# Had to re check just incase but it's still on



## Dang Dawg (Jan 14, 2013)

I was a little concerned that when I took off the stocks to put the rails on the POI might have changed. I ran out to day to see. I was sitting on the ground on my coyote pad very light wind , full sun. I pot a rail on the forearm on both the T/C venture 22/250 and my build 6mm Remington so I could use the same bipod with out taking off the sling. I put on a quick disconnect on it .There Harris pods but I added 6" on the last section, makes them 32" perfect for shooting on a steep hill side.









6mm 55 gr ballistic tip Nosler 4000 fps +. 100 yards with bi-pods fully extended 32"









6mm 80 gr Barnes TTS 3500 fps. Off fully extended bi-pods.









22/250 52 gr Berger around 3400 fps if I remember. Same bi-pods full out 100 yards.

It doesn't look any different.
Should work.
Jet

[/size]


----------



## glenway (Mar 27, 2011)

It's all good.


----------



## prairiewolf (Feb 19, 2012)

looks plenty good for hunting !


----------



## Jonbnks (Jan 21, 2012)

Still plenty close for shooting predators.


----------



## dwtrees (Mar 5, 2012)

Look out coyotes.


----------



## hassell (Feb 9, 2010)

Looks good.


----------

**Data:**
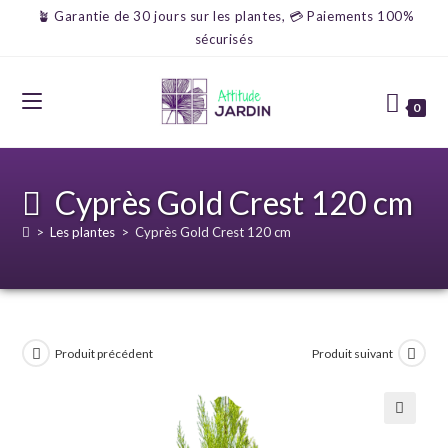
🪴 Garantie de 30 jours sur les plantes, 💳 Paiements 100%
sécurisés
0
Cyprès Gold Crest 120 cm
>
Les plantes
>
Cyprès Gold Crest 120 cm
Produit précédent
Produit suivant
🔍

**Assignment 1:**
Answer these from the rifle thread:
(a) How long are the Harris bipods after the added section?
(b) What is the bullet weight of the 6mm Barnes TTS load?
(c) Which make and model is the 22/250 rifle?
**Assignment 2:** Print every line of text in the records word for word, leaving out the pictures.

**Exercise output 1:**
(a) 32 inches.
(b) 80 grains.
(c) T/C Venture.

**Exercise output 2:**
🪴 Garantie de 30 jours sur les plantes, 💳 Paiements 100%
sécurisés
0
Cyprès Gold Crest 120 cm
>
Les plantes
>
Cyprès Gold Crest 120 cm
Produit précédent
Produit suivant
🔍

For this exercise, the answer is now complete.